Of organs and organizing




3/25

Tara from Friday’s penthouse wedding is waiting for me. Somehow I had left with the wedding license still in my suit coat pocket. They need it for their French Polynesian honeymoon so it’s a fast cab ride home and back to get the license.

I stop by Barney Greengrass and wish Gary a hag sameach as he gets ready to close up shop for his annual Passover hiatus. No visit to their Beverly Hills outpost (...they’re  fancy schmancy, we’re just schmancy...) this year,  just Long Island and then south to Florida. I’ll miss my daily coffee and conversation while he’s gone. 

Back out on the street, I see Marty. Freilich Pesach, I say. 
Are you fluent in Hebrew,reverend? (Actually that was Yiddish.)
No, I studied it. In school. Remember I told you?
My father liked to study. Every Friday night, he’d take out 3 or 4 books, lay them on the table and study. He liked to steal books to study. Pick them up in the synagogue, put them inside his black coat, take them home, study...Saturday, when sabbath was over he’d watch TV. The wrestling, the Jackie Gleason Show. I was a lifeguard. The school had a 15 yard pool which was ridiculous. But I could crank open the roof and let the sun in. My father liked to study. 
For a moment, I see him, a strapping teenage lifeguard. You have a good Pesach, Marty. He touches his finger to his cap brim, nods. 
Our Austin hybrid organ

In the sanctuary, the two partners of the Perragallo Organ Company are meeting with Stephen and Danielle. Longtime family business.  Reviewing their findings. Our Austin organ replacement value is about a million dollars. Alan Van Zoeren had changed it from romantic with a heavy bass to baroque with stronger treble. The mystery pipes in the basement are finally explained to me. They are not pipes that were never installed, they are pipes that were removed (and stored badly.) It’s one like I knew back in Tulsa that you could walk around inside of. That used to amaze me, that you could walk around inside an instrument. Feel it’s music enveloping you, all around you.  
There’s water damage in the downstairs engine room. Worn out leather bellows. Bent and broken pipes. But it can be made to play again. And even restored some day. With a movable console. Full midi capacity. I can see it. Jamie has joined us for the discussion.  We learn that the facade pipes are only for decoration. 

I recall how the last person to play that organ in 2009 was Leila’s father, Samir. Egyptian trained in Paris. A genteel and gentle man who loved that organ. Even after the church closed, he had his own key and would come in and rehearse. I used to worry about an octogenarian alone  in a closed church. But there was no denying him. I can hear his notes, his toccatas and fugues still echoing. He finished his career as a dance accompanist at Adelphi. Where Cara finished her dance degree. Circles.

Alexander is listening in as he opens the pulpit, pulling out long lost treasures like rabbits out of hats as part of his volunteer clean up duty.

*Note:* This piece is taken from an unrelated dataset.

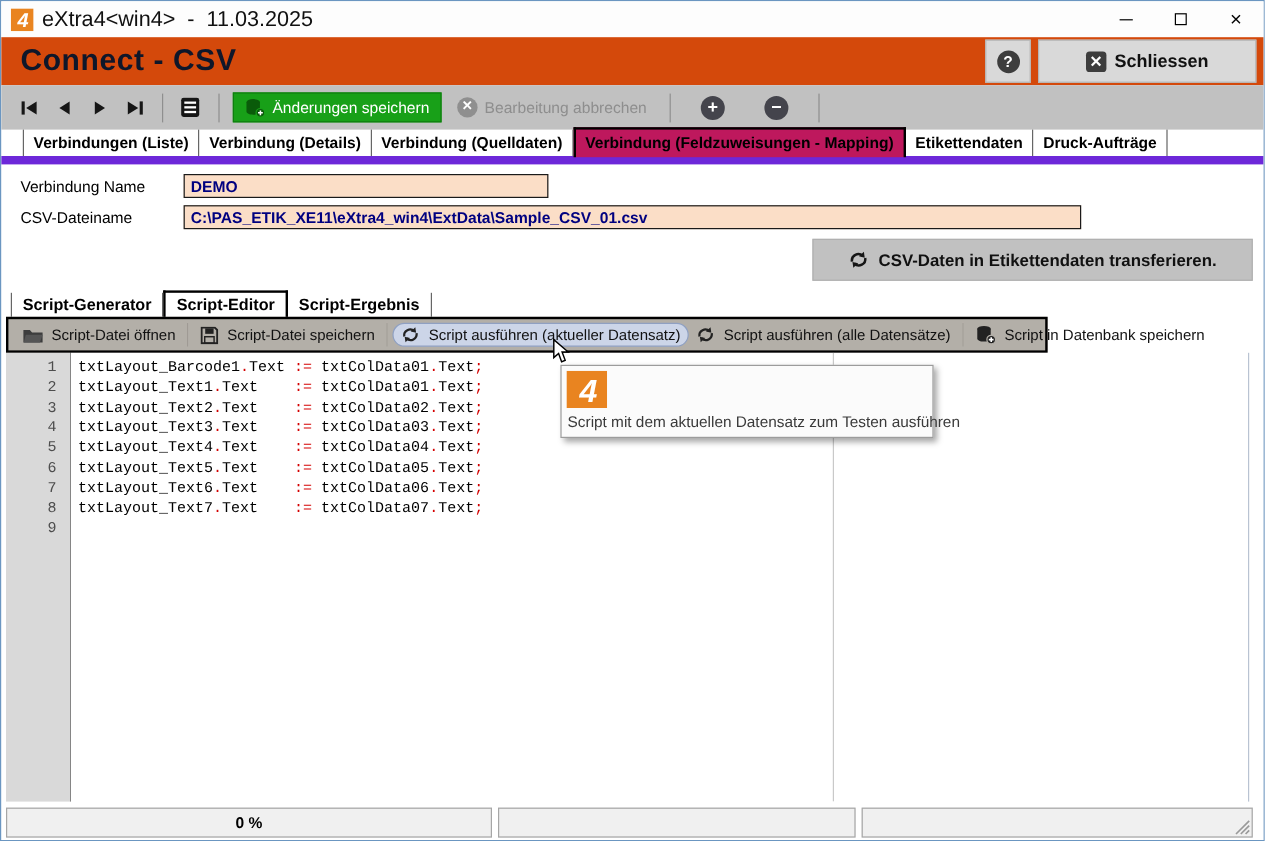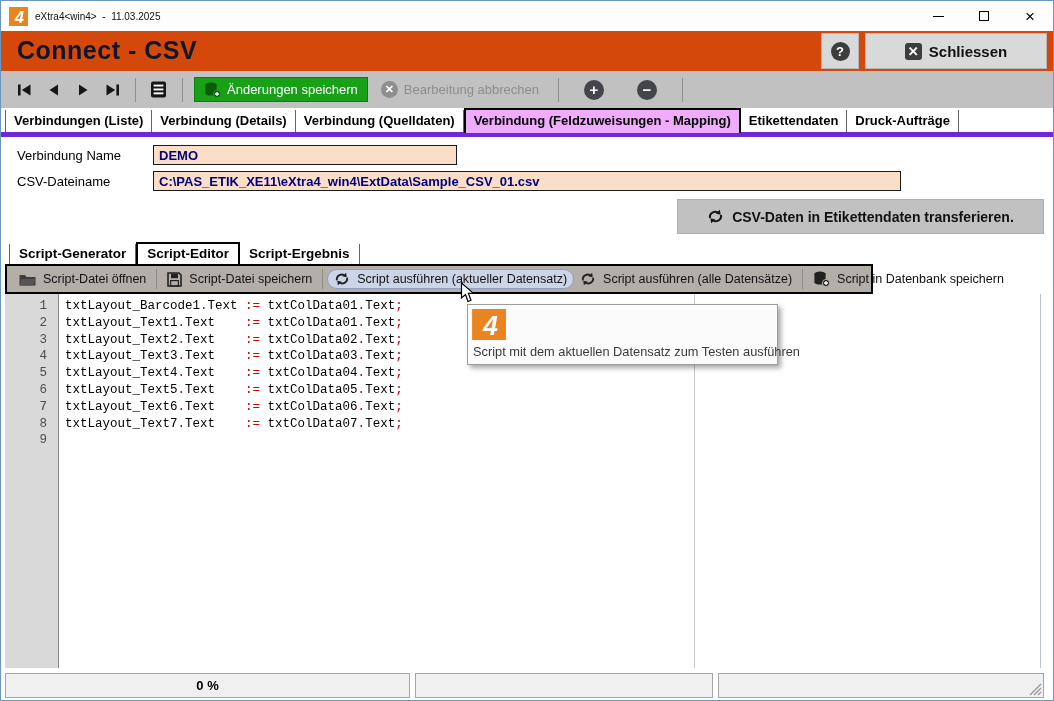"eXtra4<win4> - 11.03.2025" .title-text { font-size: 10px -> 18px }
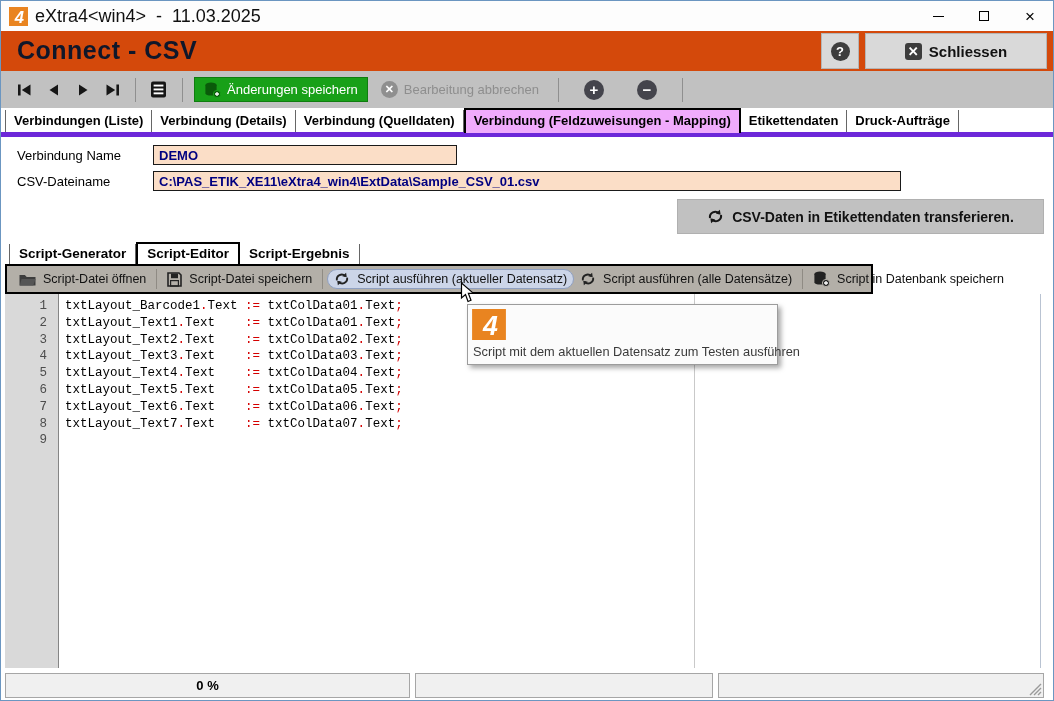"Verbindungen (Liste)" .tabsrow { border-bottom: 5px solid #6d28d9 -> 7px solid #6d28d9; padding-left: 4px -> 18px }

He dreams of playing that organ some day. Cara too has begun her work. 

Stephen and Jamie and I head to Popover’s for soup. But all too quickly, Danielle calls. The Interfaith Assembly on Housing and Homelessness Executive Committee has arrived  and I have to run. 

The Assembly walks the same financial tight rope as West-Park. Has managed to survive over 25 years. One of the original board members  has come back. With a proposal to renew the Assembly’s original vision. An organization of organizations, those organizations being congregations. It’s classic CO style. One on ones relationships, Assembly liaisons truly connected to their congregations bringing their concerns to a shared table. Joining with homeless people recruited from the streets. I know from my recent experience with PHEWA, this is where the energy needs to go. 

We also have a young intern who has come to us from Portland, Oregon. (PDX, yet again...) He’s presents a proposal to develop and expand our financial base. What the previous conversation reminds us of is the classic community organizing fund raising rule, grants are important, but what sustains long term is serious money locally raised, from the base.   

We commit ourselves to a four month go with these proposals, reviewable after two. We wish each other the best for the week of Passover and Easter.